AdaBoost was the first really successful boosting algorithm developed for the purpose of binary classification. AdaBoost is short for Adaptive Boosting and is a very popular boosting technique which combines multiple “weak classifiers” into a single “strong classifier”. It was formulated by Yoav Freund and Robert Schapire. They also won the 2003 Gödel Prize for their work.
- Initialise the dataset and assign equal weight to each of the data point.
- Provide this as input to the model and identify the wrongly classified data points.
- Increase the weight of the wrongly classified data points.
- if (got required results)
Goto step 5
Goto step 2
Above diagram explains the AdaBoost algorithm in a very simple way. Let’s try to understand it in a step wise process:
- B1 consist of 10 data points which consist of two types namely plus(+) and minus(-) and 5 of which are plus(+) and other 5 are minus(-) and each one has been assigned equal weight initially. The first model tries to classify the data points and generates a vertical separator line but it wrongly classifies 3 plus(+) as minus(-).

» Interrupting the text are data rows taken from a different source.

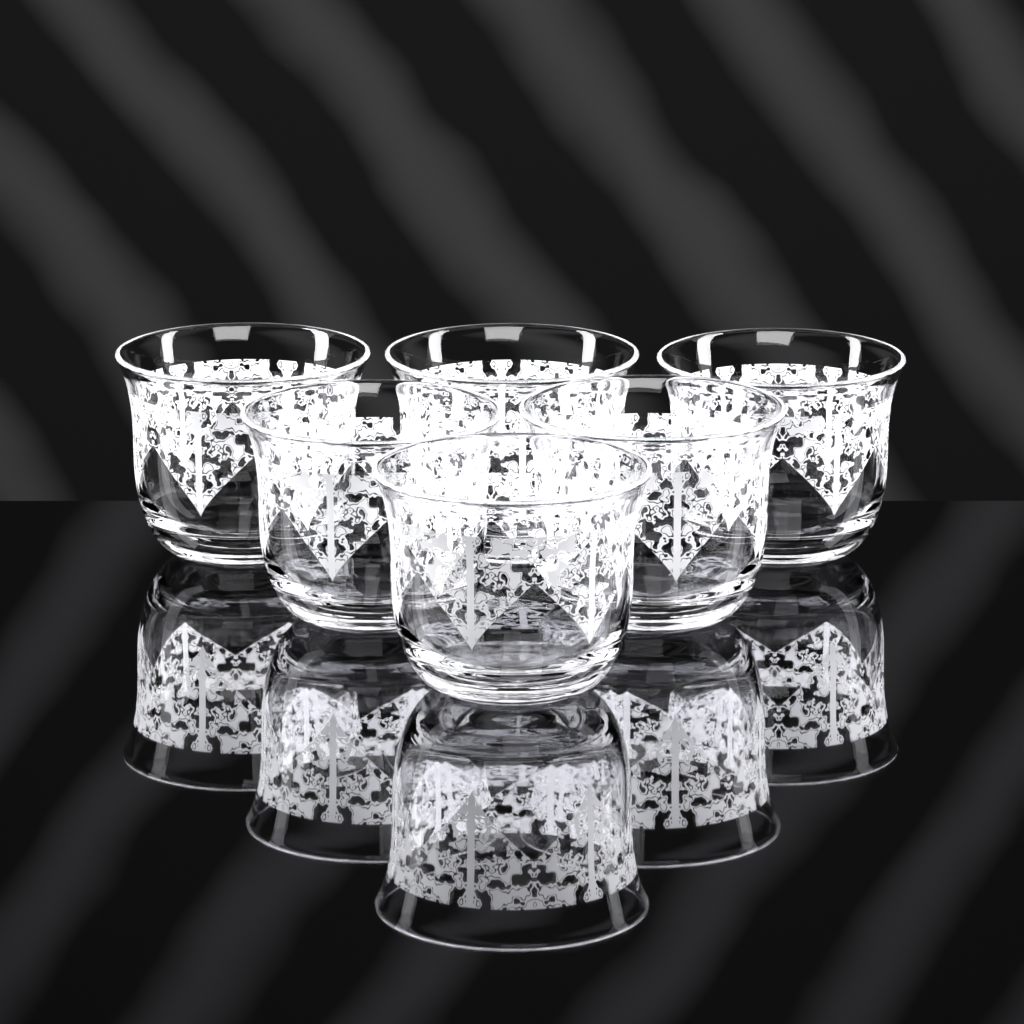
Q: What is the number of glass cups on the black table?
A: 6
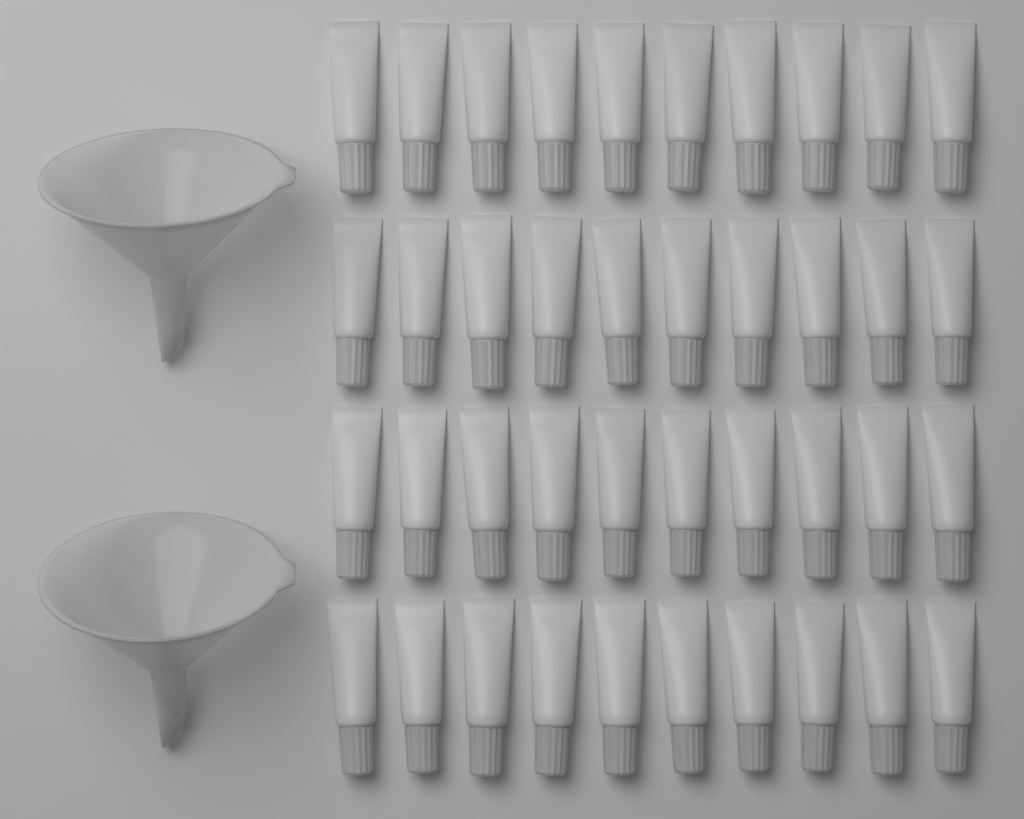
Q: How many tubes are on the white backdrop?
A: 40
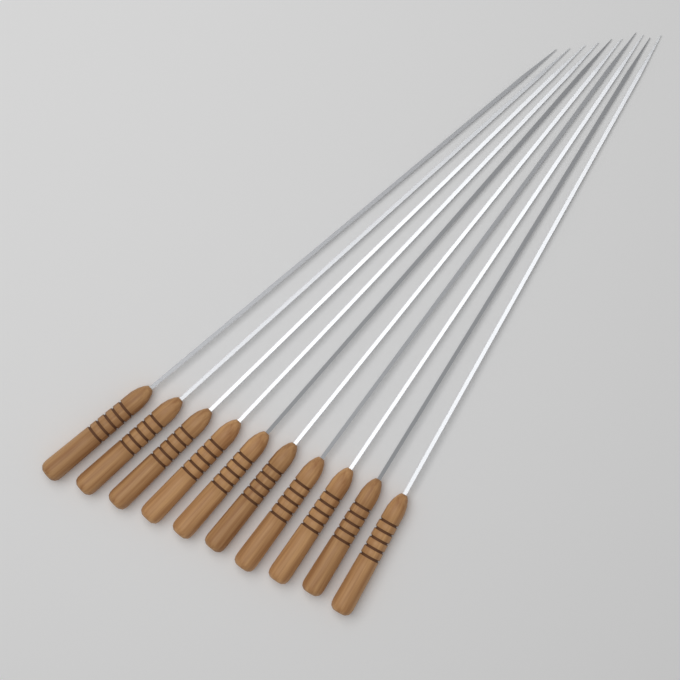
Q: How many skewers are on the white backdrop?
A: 10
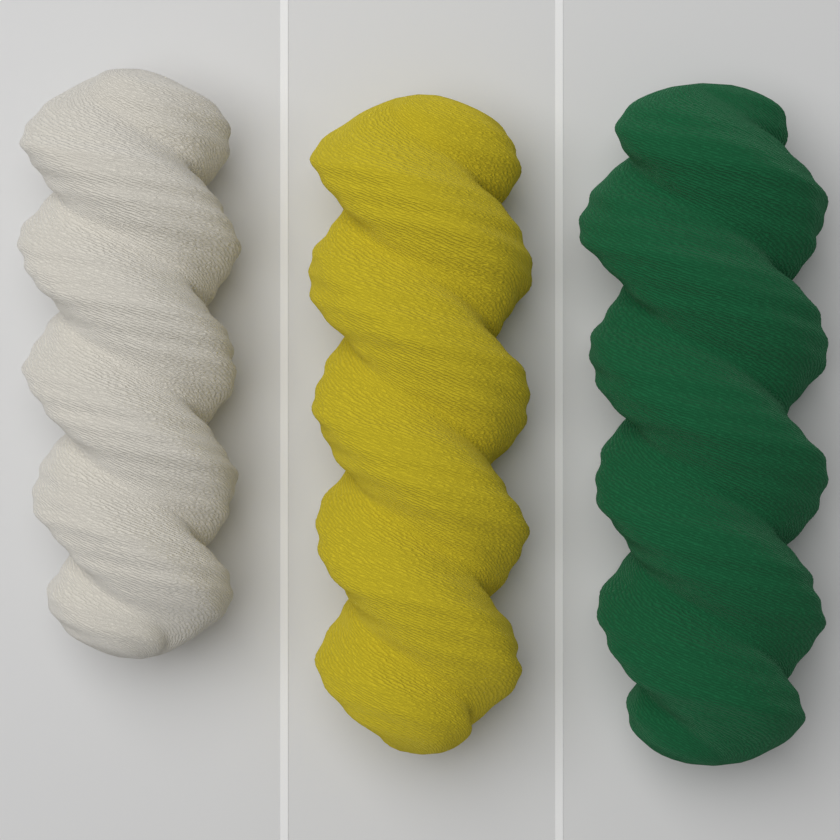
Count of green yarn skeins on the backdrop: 1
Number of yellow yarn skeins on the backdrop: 1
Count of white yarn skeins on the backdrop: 1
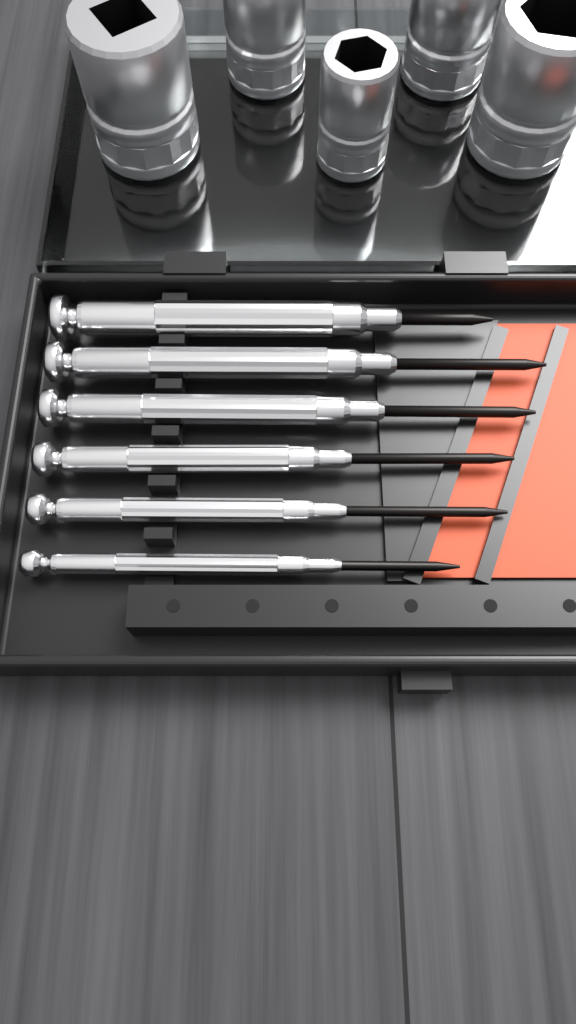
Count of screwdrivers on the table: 6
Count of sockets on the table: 5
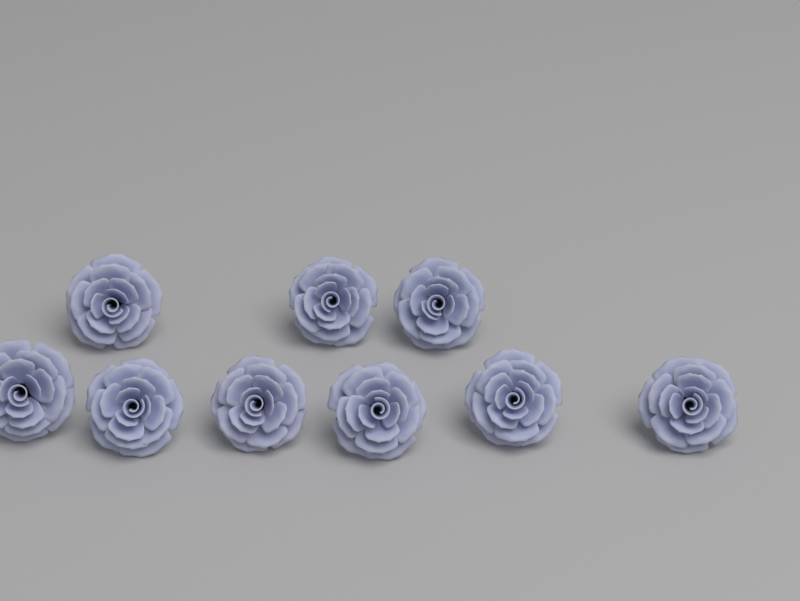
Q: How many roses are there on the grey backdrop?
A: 9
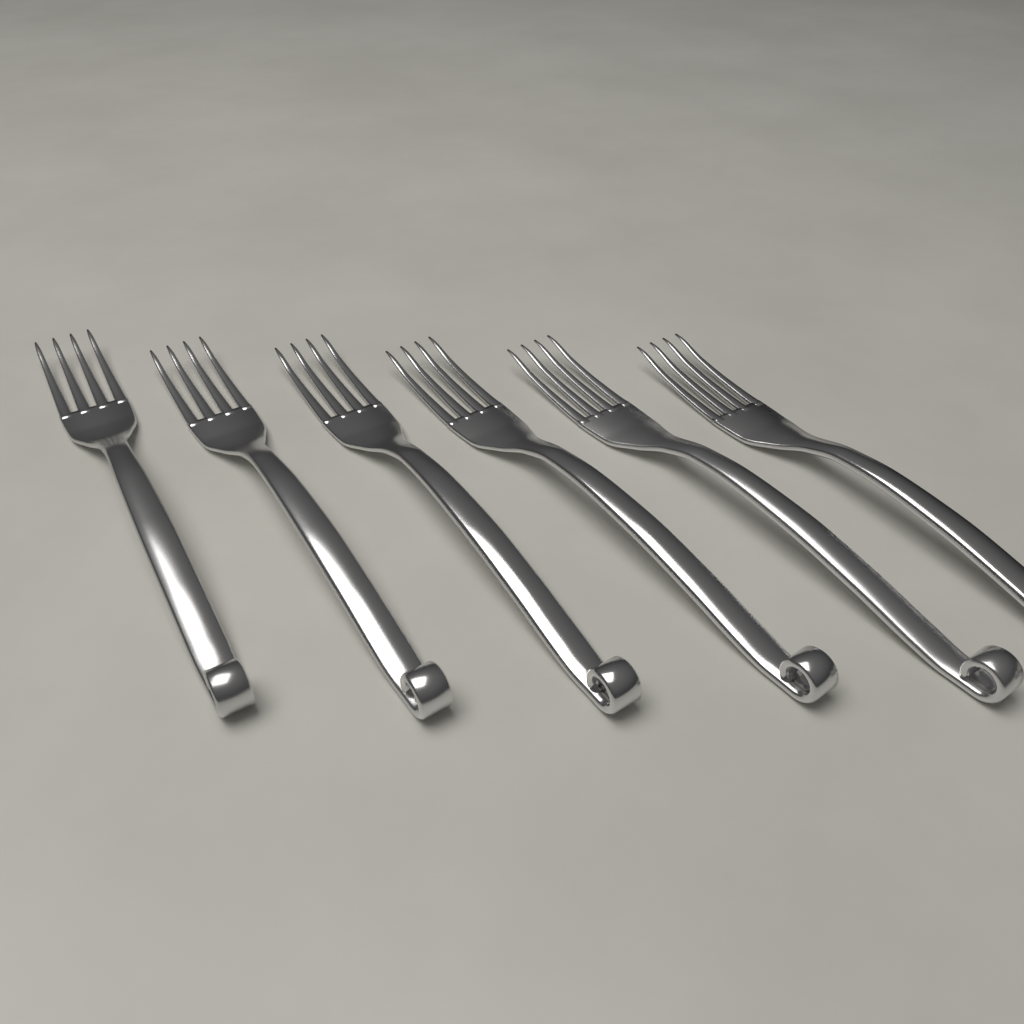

- B2 consists of the 10 data points from the previous model in which the 3 wrongly classified plus(+) are weighted more so that the current model tries more to classify these pluses(+) correctly. This model generates a vertical separator line which correctly classifies the previously wrongly classified pluses(+) but in this attempt, it wrongly classifies two minuses(-).
- B3 consists of the 10 data points from the previous model in which the 3 wrongly classified minus(-) are weighted more so that the current model tries more to classify these minuses(-) correctly. This model generates a horizontal separator line which correctly classifies the previously wrongly classified minuses(-).
- B4 combines together B1, B2 and B3 in order to build a strong prediction model which is much better than any individual model used.